それを視認したマネスは、その次の瞬間には自身の腕が――総数にして百を超える左右の鞭が丸ごと引き千切られたことに驚愕し。
それを為した当人が既に眼前に迫っていることに再度驚愕し。
度し難いほどの速度で拳が振るわれるのをしかとその目に焼き付け――そして。
表現しきれない圧倒的なまでの衝撃をその身に受けた。
千切り取られ放り捨てられた触手たちがまるで血しぶきのように舞い散る中で――中級悪魔はその命まで呆気なく散らした。
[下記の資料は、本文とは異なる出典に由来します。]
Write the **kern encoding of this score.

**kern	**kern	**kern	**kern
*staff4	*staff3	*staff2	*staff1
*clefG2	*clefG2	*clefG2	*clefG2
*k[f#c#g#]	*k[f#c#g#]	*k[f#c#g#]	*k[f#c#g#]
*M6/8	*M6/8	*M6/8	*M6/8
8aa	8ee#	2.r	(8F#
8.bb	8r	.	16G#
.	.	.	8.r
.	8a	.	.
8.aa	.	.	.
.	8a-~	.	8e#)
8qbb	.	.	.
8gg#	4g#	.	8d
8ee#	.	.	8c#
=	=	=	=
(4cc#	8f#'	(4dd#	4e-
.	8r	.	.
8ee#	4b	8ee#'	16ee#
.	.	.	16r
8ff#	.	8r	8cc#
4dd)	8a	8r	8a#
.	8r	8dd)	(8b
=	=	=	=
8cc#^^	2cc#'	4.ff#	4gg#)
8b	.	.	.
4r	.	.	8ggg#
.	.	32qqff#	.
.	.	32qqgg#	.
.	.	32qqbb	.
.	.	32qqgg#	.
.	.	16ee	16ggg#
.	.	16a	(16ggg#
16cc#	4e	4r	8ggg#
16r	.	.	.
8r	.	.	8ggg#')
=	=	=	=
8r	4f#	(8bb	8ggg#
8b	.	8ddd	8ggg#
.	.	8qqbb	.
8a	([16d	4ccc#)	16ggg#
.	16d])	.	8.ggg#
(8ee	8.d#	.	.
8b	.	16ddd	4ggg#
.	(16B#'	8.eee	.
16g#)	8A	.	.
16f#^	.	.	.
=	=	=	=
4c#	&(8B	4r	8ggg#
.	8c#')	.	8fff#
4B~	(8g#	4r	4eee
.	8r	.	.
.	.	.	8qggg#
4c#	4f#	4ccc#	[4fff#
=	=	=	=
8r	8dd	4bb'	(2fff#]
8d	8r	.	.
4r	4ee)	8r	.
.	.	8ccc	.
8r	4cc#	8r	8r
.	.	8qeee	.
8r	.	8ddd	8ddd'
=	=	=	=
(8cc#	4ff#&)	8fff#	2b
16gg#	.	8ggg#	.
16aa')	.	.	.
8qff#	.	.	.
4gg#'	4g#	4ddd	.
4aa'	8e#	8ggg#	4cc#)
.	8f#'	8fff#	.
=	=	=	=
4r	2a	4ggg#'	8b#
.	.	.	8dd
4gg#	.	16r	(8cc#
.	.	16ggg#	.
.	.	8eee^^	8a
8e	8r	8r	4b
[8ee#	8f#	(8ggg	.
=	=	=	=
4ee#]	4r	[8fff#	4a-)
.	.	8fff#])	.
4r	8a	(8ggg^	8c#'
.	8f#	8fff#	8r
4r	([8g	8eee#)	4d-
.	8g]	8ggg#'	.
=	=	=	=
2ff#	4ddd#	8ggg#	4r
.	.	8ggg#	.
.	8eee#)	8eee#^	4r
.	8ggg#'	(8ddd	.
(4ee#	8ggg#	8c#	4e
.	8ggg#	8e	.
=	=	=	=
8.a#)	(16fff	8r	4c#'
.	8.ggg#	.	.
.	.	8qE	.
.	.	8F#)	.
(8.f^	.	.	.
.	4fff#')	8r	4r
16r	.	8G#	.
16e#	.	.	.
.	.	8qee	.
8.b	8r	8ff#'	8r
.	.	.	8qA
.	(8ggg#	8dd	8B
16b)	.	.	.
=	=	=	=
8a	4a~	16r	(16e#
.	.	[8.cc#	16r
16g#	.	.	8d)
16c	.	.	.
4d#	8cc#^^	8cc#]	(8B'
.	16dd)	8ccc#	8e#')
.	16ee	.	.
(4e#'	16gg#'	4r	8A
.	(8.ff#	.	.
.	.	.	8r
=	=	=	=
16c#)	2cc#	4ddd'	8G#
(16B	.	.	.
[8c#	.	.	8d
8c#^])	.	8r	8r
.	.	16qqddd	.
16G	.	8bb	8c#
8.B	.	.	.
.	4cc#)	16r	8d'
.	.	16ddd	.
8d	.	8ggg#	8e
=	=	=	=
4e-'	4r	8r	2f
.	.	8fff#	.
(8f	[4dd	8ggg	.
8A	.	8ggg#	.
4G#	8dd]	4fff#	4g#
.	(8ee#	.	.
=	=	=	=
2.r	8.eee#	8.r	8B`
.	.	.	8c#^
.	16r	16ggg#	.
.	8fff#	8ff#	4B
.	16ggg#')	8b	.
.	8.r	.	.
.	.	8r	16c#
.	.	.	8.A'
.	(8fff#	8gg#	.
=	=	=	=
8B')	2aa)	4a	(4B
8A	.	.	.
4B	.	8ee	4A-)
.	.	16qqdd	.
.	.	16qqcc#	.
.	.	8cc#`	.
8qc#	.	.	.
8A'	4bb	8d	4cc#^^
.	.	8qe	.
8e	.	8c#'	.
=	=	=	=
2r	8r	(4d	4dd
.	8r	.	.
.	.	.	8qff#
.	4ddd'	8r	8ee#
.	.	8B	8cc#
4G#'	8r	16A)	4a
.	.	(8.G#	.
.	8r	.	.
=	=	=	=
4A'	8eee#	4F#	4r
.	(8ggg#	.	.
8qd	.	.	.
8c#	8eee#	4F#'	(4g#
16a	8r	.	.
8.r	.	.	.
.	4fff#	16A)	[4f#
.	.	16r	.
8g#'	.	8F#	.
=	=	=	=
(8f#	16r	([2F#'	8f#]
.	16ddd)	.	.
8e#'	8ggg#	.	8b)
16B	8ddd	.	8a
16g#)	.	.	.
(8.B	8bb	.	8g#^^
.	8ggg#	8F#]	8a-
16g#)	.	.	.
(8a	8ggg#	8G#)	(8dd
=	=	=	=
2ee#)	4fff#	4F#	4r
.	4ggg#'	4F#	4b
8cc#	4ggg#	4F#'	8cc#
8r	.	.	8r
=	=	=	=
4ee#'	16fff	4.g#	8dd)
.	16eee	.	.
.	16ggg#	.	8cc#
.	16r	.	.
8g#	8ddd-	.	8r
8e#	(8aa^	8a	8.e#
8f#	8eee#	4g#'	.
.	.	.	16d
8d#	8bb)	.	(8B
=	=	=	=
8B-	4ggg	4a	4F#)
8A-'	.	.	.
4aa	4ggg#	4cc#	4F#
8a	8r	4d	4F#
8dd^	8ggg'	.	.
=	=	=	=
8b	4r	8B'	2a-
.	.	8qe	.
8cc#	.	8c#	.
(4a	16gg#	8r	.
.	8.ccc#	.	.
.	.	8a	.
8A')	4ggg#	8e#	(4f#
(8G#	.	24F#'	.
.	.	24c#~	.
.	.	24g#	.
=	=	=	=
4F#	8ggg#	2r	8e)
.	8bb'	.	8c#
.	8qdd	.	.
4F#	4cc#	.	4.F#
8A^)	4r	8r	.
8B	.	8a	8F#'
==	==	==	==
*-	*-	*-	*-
向かい合うこと、僅か一秒。その短くも激しい戦闘の仔細を目にすることができた者は残念ながらこの場には一人もいなかったが、崩れゆく巨体マネスが少女に敗北したことだけは誰の目にも明らかだった。
その強さから悪魔たちの中核ともなっていた強敵。
彼の死を知った戦場の一部の者たちは大いに士気を上げた。
「ようし……もうひと踏ん張りってところか」
最も厄介そうな一体を無事に倒したナインは、勢いを増している冒険者たちの戦いにすぐさま加勢をして、それからしばらく。
あれだけうじゃうじゃと街中に溢れていたマネスがやがてその姿を完全に消すのに、そう大した時間はかからなかった。